Raw Story: Rep. Paul Ryan (R-WI) on Wednesday suggested that men in “inner cities” who refused to work were one of the main causes of poverty in the United States.Here’s Charles Murray. The skinny on Murray is that he spends one helluva lot of time explaining why the incredibly racist arguments he makes aren’t really racist. He’s not the sort of guy you want someone calling “your buddy” in any sort of matter of fact way. He’s probably best known for The Bell Curve, a racist book that argued that minorities were less intelligent than whites. The book was all the rage on the right for a bit back in the ’90s, until everyone realized that the embrace of it proved everything everyone ever said about just how bigoted the Republican Party and the conservative movement had become.
In an interview with conservative radio host Bill Bennett that was first noticed by Igor Volsky at Think Progress, Ryan reflected on his controversial poverty discussion at last week’s Conservative Political Action Conference.
“We call it a poverty trap,” he explained. “There are incentives not to work, and to stay where you are.”
Ryan also pointed to the work of Charles Murray, a white nationalist, who has used “racist pseudoscience and misleading statistics to argue that social inequality is caused by the genetic inferiority,” according to the Southern Poverty Law Center.
“That’s this tailspin or spiral that we’re looking at in our communities,” he told Bennett. “Your buddy Charles Murray or Bob Putnam over at Harvard, those guys have written books on this.”
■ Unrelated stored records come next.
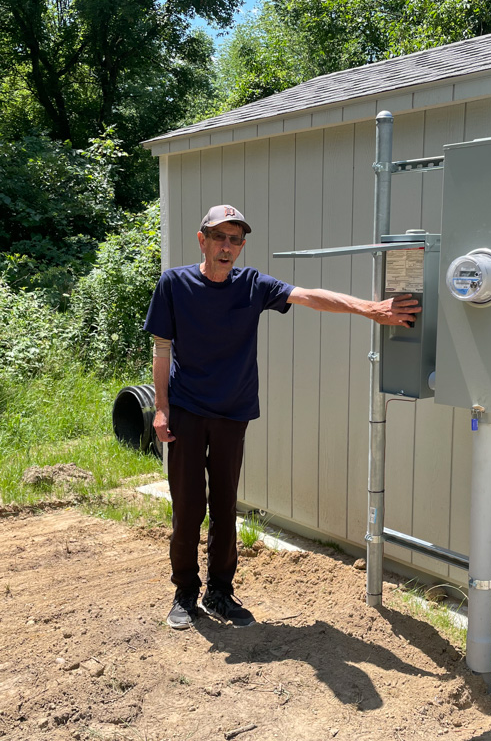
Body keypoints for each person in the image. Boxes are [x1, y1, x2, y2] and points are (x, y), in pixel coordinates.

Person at [144, 204, 421, 630]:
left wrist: (370, 309)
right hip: (186, 410)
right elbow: (162, 350)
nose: (227, 247)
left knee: (224, 506)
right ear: (202, 240)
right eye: (219, 237)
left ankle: (219, 592)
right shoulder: (174, 284)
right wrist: (161, 408)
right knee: (187, 506)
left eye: (235, 239)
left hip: (232, 413)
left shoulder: (251, 285)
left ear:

And there goes my last shred of respect for Paul Ryan (although a thin shred was really all I had anyway). “Lazy,” in conjunction with “inner city,” is code for racial stereotypes that would’ve gone out of style in the ’60s, if clowns like Ryan didn’t keep ripping the scab off white segregationist grievances for petty political gain. He proves both that Republican willingness to pander to racists knows no bottom and that Ryan’s own shamelessness is infinite. If you doubt that Ryan speaks for the GOP, just sit back for a bit and count how many of them call him out for this. My money’s on zero.
If Ryan and the rest of the GOP want people to buy into their pretense of “rebranding,” it’d be a big help if they stopped blowing that dogwhistle so damned hard.